- [Directions]
Go through the listing and copy each line with the string "APIPageParam".

(Beginning of Material supplied)

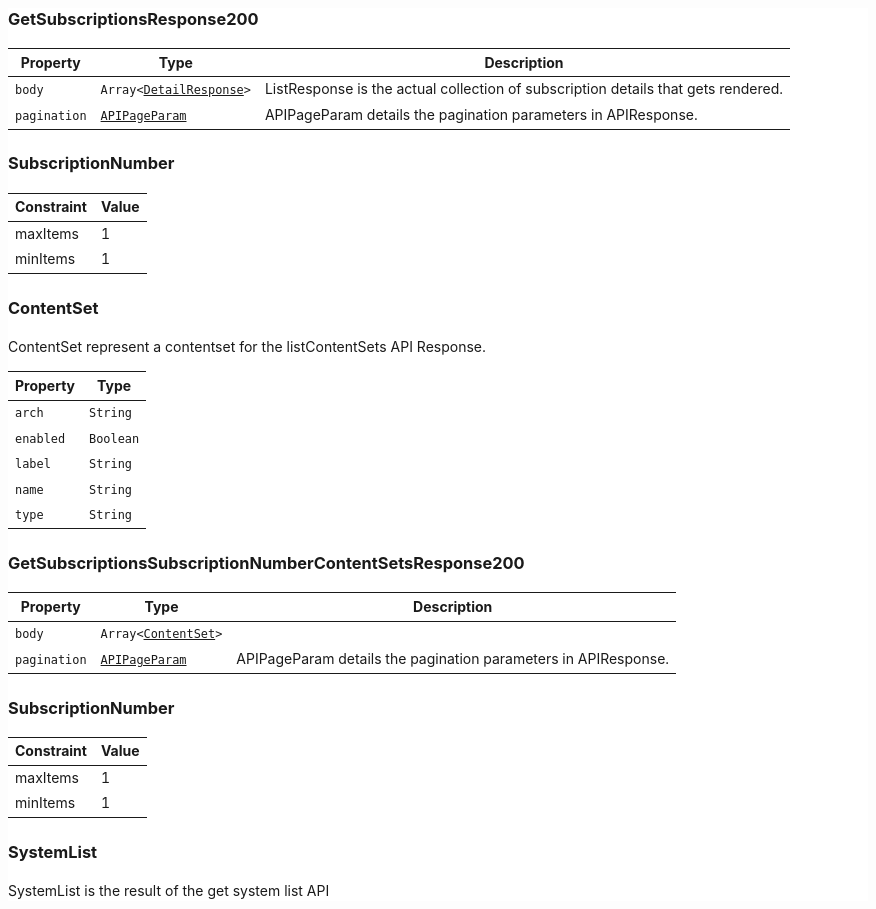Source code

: ### <a id="getsubscriptionsresponse200"></a>GetSubscriptionsResponse200

|Property    |Type                                          |Description                                                                      |
|------------|----------------------------------------------|---------------------------------------------------------------------------------|
|`body`      |`Array<`[`DetailResponse`](#detailresponse)`>`|ListResponse is the actual collection of subscription details that gets rendered.|
|`pagination`|[`APIPageParam`](#apipageparam)               |APIPageParam details the pagination parameters in APIResponse.                   |

### <a id="subscriptionnumber"></a>SubscriptionNumber

|Constraint|Value|
|----------|-----|
|maxItems  |1    |
|minItems  |1    |

### <a id="contentset"></a>ContentSet
ContentSet represent a contentset for the listContentSets API Response.

|Property |Type     |
|---------|---------|
|`arch`   |`String` |
|`enabled`|`Boolean`|
|`label`  |`String` |
|`name`   |`String` |
|`type`   |`String` |

### <a id="getsubscriptionssubscriptionnumbercontentsetsresponse200"></a>GetSubscriptionsSubscriptionNumberContentSetsResponse200

|Property    |Type                                  |Description                                                   |
|------------|--------------------------------------|--------------------------------------------------------------|
|`body`      |`Array<`[`ContentSet`](#contentset)`>`|                                                              |
|`pagination`|[`APIPageParam`](#apipageparam)       |APIPageParam details the pagination parameters in APIResponse.|

### <a id="subscriptionnumber"></a>SubscriptionNumber

|Constraint|Value|
|----------|-----|
|maxItems  |1    |
|minItems  |1    |

### <a id="systemlist"></a>SystemList
SystemList is the result of the get system list API
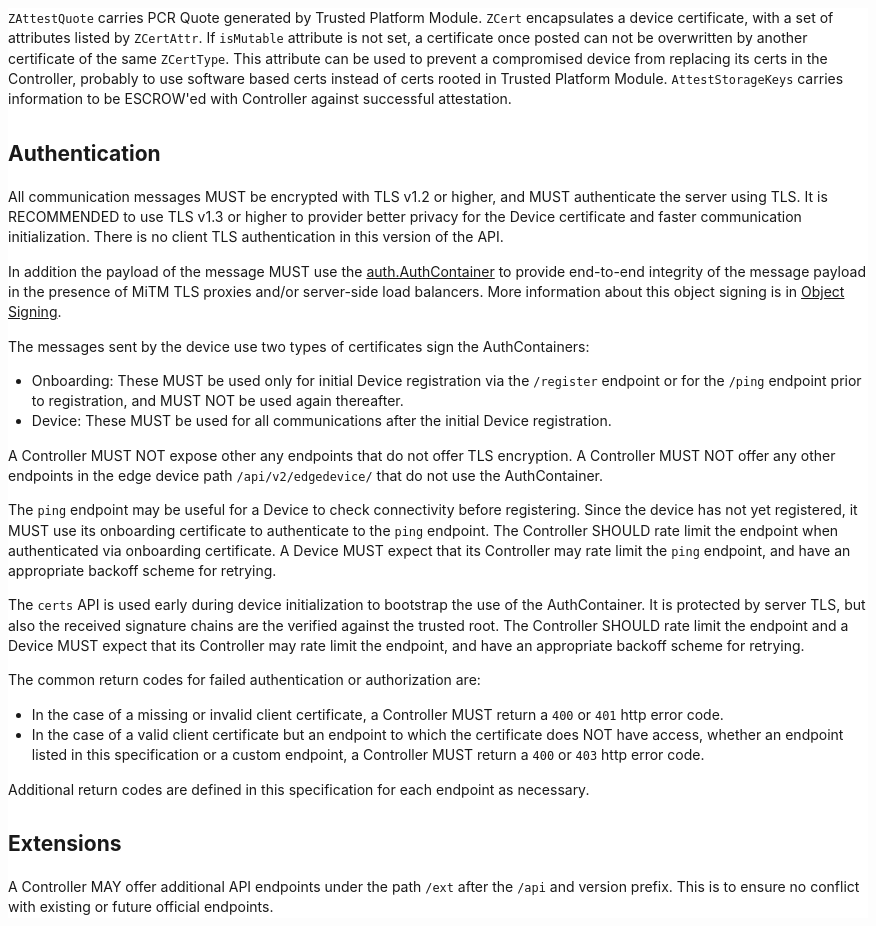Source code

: `ZAttestQuote` carries PCR Quote generated by Trusted Platform Module. `ZCert` encapsulates a device certificate, with a set of attributes listed by `ZCertAttr`. If `isMutable` attribute is not set, a certificate once posted can not be overwritten by another certificate of the same `ZCertType`. This attribute can be used to prevent a compromised device from replacing its certs in the Controller, probably to use software based certs instead of certs rooted in Trusted Platform Module. `AttestStorageKeys` carries information to be ESCROW'ed with Controller against successful attestation.

## Authentication

All communication messages MUST be encrypted with TLS v1.2 or higher, and MUST authenticate the server using TLS. It is RECOMMENDED to use TLS v1.3 or higher to provider better privacy for the Device certificate and faster communication initialization. There is no client TLS authentication in this version of the API.

In addition the payload of the message MUST use the [auth.AuthContainer](./proto/auth/auth.proto) to provide end-to-end integrity of the message payload in the presence of MiTM TLS proxies and/or server-side load balancers. More information about this object signing is in [Object Signing](./OBJECT-SIGNING.md).

The messages sent by the device use two types of certificates sign the AuthContainers:

* Onboarding: These MUST be used only for initial Device registration via the `/register` endpoint or for the `/ping` endpoint prior to registration, and MUST NOT be used again thereafter.
* Device: These MUST be used for all communications after the initial Device registration.

A Controller MUST NOT expose other any endpoints that do not offer TLS encryption. A Controller MUST NOT offer any other endpoints in the edge device path `/api/v2/edgedevice/` that do not use the AuthContainer.

The `ping` endpoint may be useful for a Device to check connectivity before registering. Since the device has not yet registered, it MUST use its onboarding certificate to authenticate to the `ping` endpoint. The Controller SHOULD rate limit the endpoint when authenticated via onboarding certificate. A Device MUST expect that its Controller may rate limit the `ping` endpoint, and have an appropriate backoff scheme for retrying.

The `certs` API is used early during device initialization to bootstrap the use of the AuthContainer. It is protected by server TLS, but also the received signature chains are the verified against the trusted root. The Controller SHOULD rate limit the endpoint and a Device MUST expect that its Controller may rate limit the endpoint, and have an appropriate backoff scheme for retrying.

The common return codes for failed authentication or authorization are:

* In the case of a missing or invalid client certificate, a Controller MUST return a `400` or `401` http error code.
* In the case of a valid client certificate but an endpoint to which the certificate does NOT have access, whether an endpoint listed in this specification or a custom endpoint, a Controller MUST return a `400` or `403` http error code.

Additional return codes are defined in this specification for each endpoint as necessary.

## Extensions

A Controller MAY offer additional API endpoints under the path `/ext` after the `/api` and version prefix. This is to ensure no conflict with existing or future official endpoints.

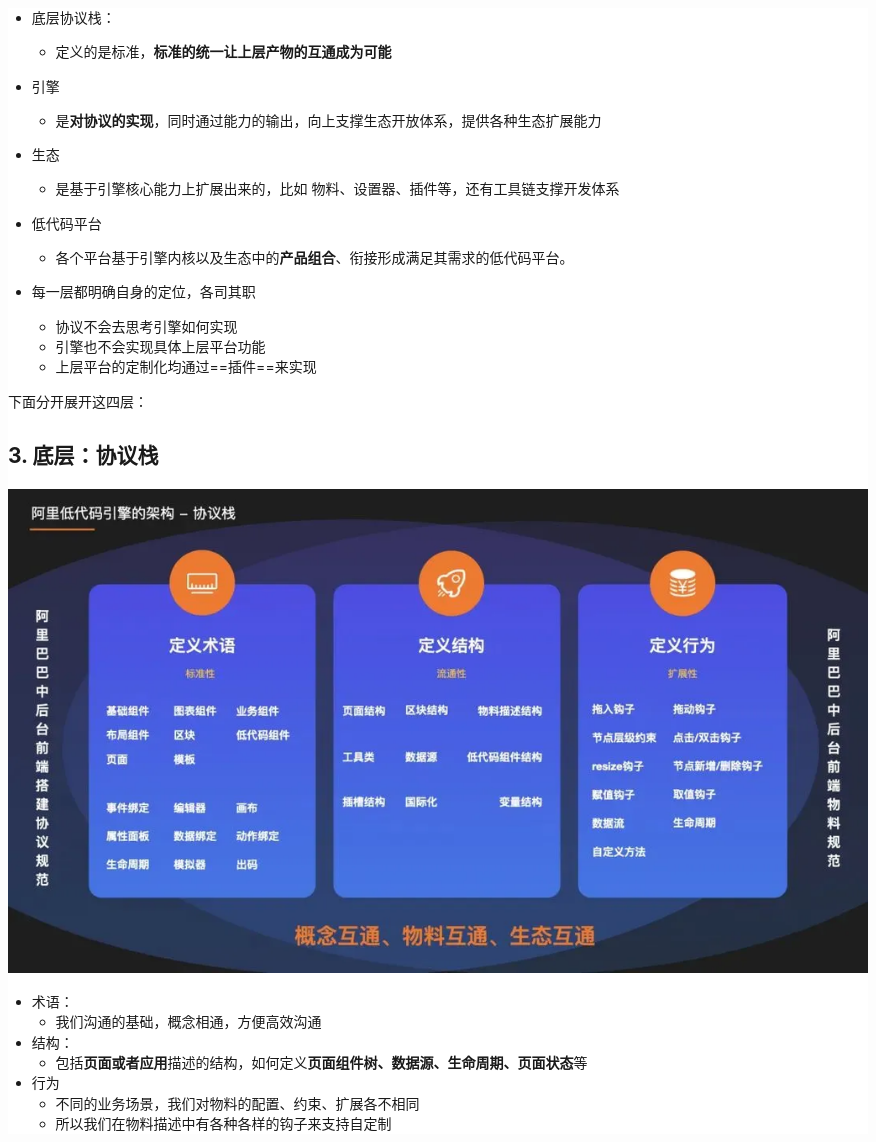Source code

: - 底层协议栈：
	- 定义的是标准，**标准的统一让上层产物的互通成为可能**
- 引擎
	- 是**对协议的实现**，同时通过能力的输出，向上支撑生态开放体系，提供各种生态扩展能力
- 生态
	- 是基于引擎核心能力上扩展出来的，比如 物料、设置器、插件等，还有工具链支撑开发体系
- 低代码平台
	- 各个平台基于引擎内核以及生态中的**产品组合**、衔接形成满足其需求的低代码平台。

- 每一层都明确自身的定位，各司其职
	- 协议不会去思考引擎如何实现
	- 引擎也不会实现具体上层平台功能
	- 上层平台的定制化均通过==插件==来实现

下面分开展开这四层：

## 3. 底层：协议栈

![图片&文件](./files/20241130-17.png)

- 术语：
	- 我们沟通的基础，概念相通，方便高效沟通
- 结构：
	- 包括**页面或者应用**描述的结构，如何定义**页面组件树、数据源、生命周期、页面状态**等
- 行为
	- 不同的业务场景，我们对物料的配置、约束、扩展各不相同
	- 所以我们在物料描述中有各种各样的钩子来支持自定制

(End of Material supplied)

- [Solution below]
|`pagination`|[`APIPageParam`](#apipageparam)               |APIPageParam details the pagination parameters in APIResponse.                   |
|`pagination`|[`APIPageParam`](#apipageparam)       |APIPageParam details the pagination parameters in APIResponse.|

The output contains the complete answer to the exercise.